HOMESCHOOL TO HARVARD:
A Remarkable Education Story!
 

By Wayne Allyn Root
2008 Libertarian Vice Presidential Nominee and Homeschool Dad
 

This is the story that the teachers unions wish had never happened. This is the 
story that proves all their hysterical demands for more money are nothing but a 
sham. This is the story that makes the unions and education bureaucrats sick to 
their stomachs. This is the personal story of my daughter Dakota Root.
 
In each of the books I’ve written, I’ve taken great care to acknowledge my 
beautiful and brilliant little girl, Dakota. I often noted that Dakota and her 
parents were aiming for her acceptance at either Harvard or Stanford and would 
accept nothing less. The easy part is aiming for gold. The hard part is 
achieving it. "Homeschool to Harvard" is a story about turning dreams into 
reality.
 
Dakota has been home-schooled since birth. While other kids spent their school 
days being indoctrinated to believe competition and winning are unimportant, 
and that others are to blame for their shortcomings and failures, Dakota was 
learning the value of work ethic, discipline, sacrifice and personal 
responsibility. While other kids were becoming experts at partying,  Dakota and 
her dad debated current events at the dinner table. While other kids shopped 
and gossiped, Dakota was devouring books on science, math, history, literature, 
politics and business. I often traveled to business events and political 
speeches with my home-schooled daughter in tow.
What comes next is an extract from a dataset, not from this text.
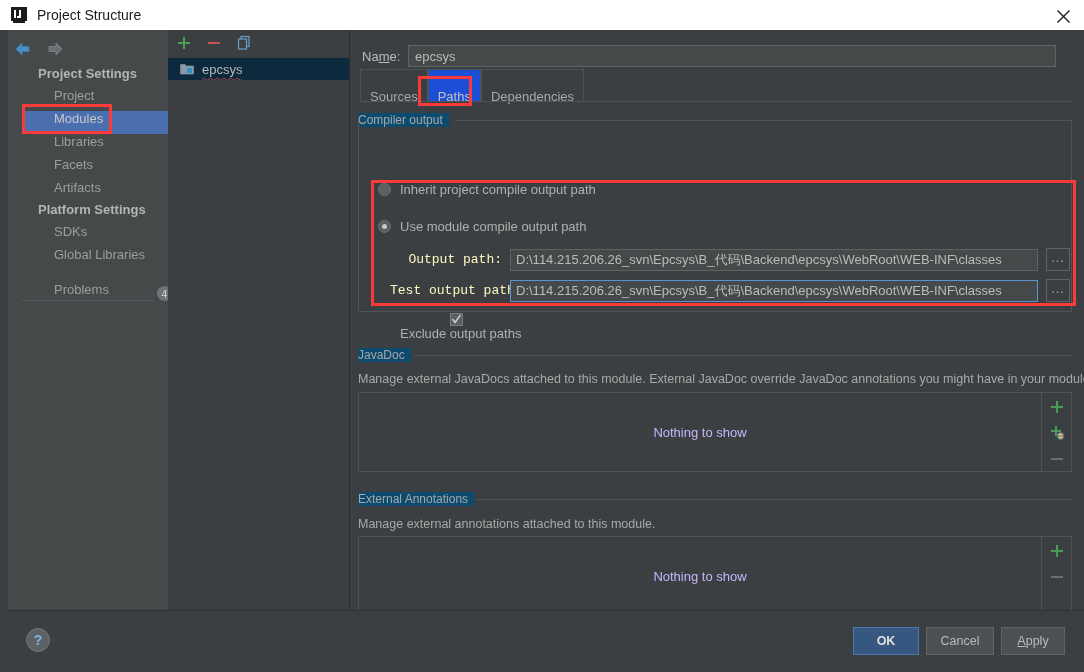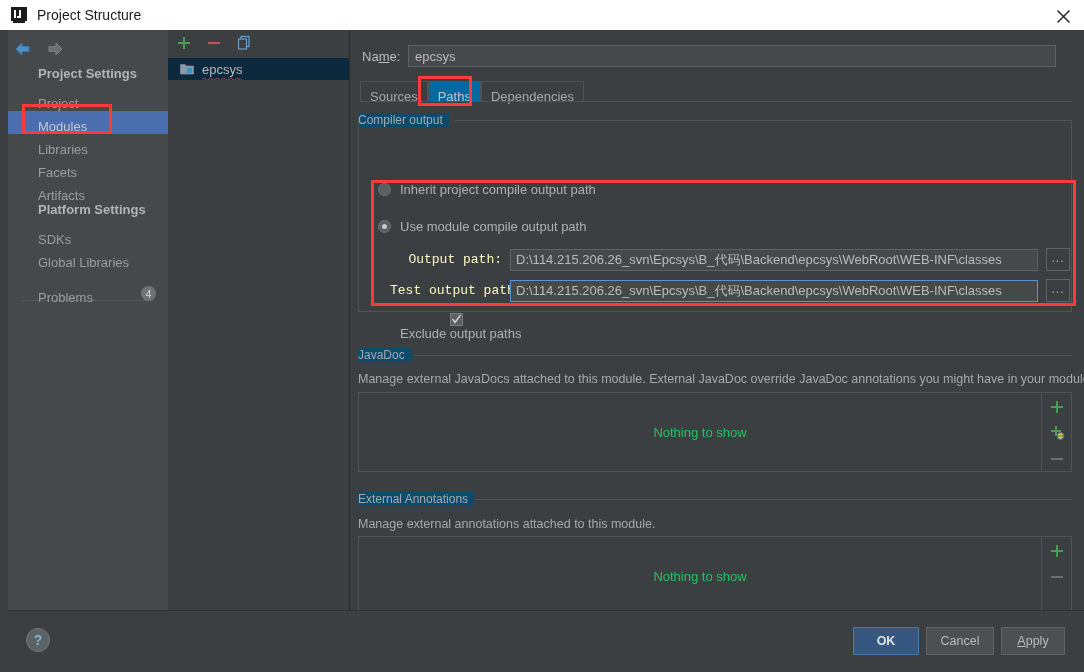"Project" .sb-item { align-items: flex-end -> flex-start; left: 0 -> 16px }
While other kids came home to 
empty homes, Dakota’s mom, dad, or both were there every day to share meals and 
a bedtime kiss and prayer. Despite a crazy schedule of business and politics, 
I’m proud to report that I’ve missed very few bedtime kisses with my four 
home-schooled kids.
 
While others were out learning to drive so they could attend more parties, or 
experimenting with alcohol and drugs, Dakota was practicing the sport she loves 
with dedication, intensity and passion- fencing. The result? She became one of 
the elite junior fencers in America- winning the Pacific Coast Championship and 
representing the United States at World Cup events in Germany and Austria.
 
Was all the discipline and sacrifice worth it? A few days ago, Dakota Root 
achieved her lifelong dream. She was accepted at both Harvard and Stanford. She 
was also accepted at Columbia, Penn, Brown, Duke, Chicago, Cal-Berkeley, USC 
and several more of the elite schools in America, an unheard of record for a 
home-school kid. She actually had the confidence to turn down an offer from the 
Yale fencing coach before she had gotten her other acceptances. The kid turned 
down Yale! 
 
Here is the most amazing part of the story: The first classroom of Dakota's 
life will be inside the hallowed halls of Harvard. This fall she will fence for 
the Harvard team- one of America’s best. Only an elite 1% (30,000) of the best 
of the best high school seniors dared apply to Harvard. Virtually every one was 
#1 in their class, or a world-class scholar/athlete, or had perfect S.A.T. 
scores. Out of 3 million high school seniors headed to college, and those 
30,000 applicants, only 1500 or so will attend Harvard. That is the lowest 
acceptance rate in college history. To be accepted at one or two Ivy League 
colleges is rare- to all, an almost impossible feat!
 
At a time of educational free-fall, it is a remarkable story. With America’s 
public school system ranked at or near the bottom of the industrialized world 
(and Nevada near the bottom of that), with record dropout rates, grade 
inflation, violence, gangs, drugs, teen pregnancies, and the scandal of 
graduating high school seniors requiring remedial math and reading before 
starting at college, Dakota’s story offers hope. Dakota proves the American 
Dream is alive, if only we’d stop depending on government to save us.
 
There is no one answer for education- our choice of homeschooling melded 
parental education with tutoring by hand-picked retired teachers and college 
professors, combined with a personally-chosen curriculum. It's called parental 
freedom. The power to decide how to best educate children belongs with the 
parents, not teachers unions. School choice, encouraging competition for our 
failing public school system, and offering vouchers on the state level to give 
parents the power (and money) to choose among charter schools, private schools, 
parochial schools or home-schooling is the way to force public schools to 
improve. Competition works. If it’s good enough for Coke and Pepsi, why not 
public schools? 
 
The sad reality is that teachers unions and government aren’t the solution - 
they are the problem. Our public schools get worse every year, yet teachers 
unions demand more and more money. They get their money, it gets worse yet, and 
they demand even MORE. That is the definition of insanity. This is “Groundhog 
Day.” It isn’t working- and hasn’t since the day that government took over 
education in this country.  
 
Dakota Root proves it doesn’t take a state certified teacher, or a teachers 
union, or a village to raise a child- it only takes two loving parents who give 
a damn. One home-schooled girl has driven a stake through the heart of the 
public school education sham. “Homeschool to Harvard” is a powerful story that 
every parent should be allowed to offer their children.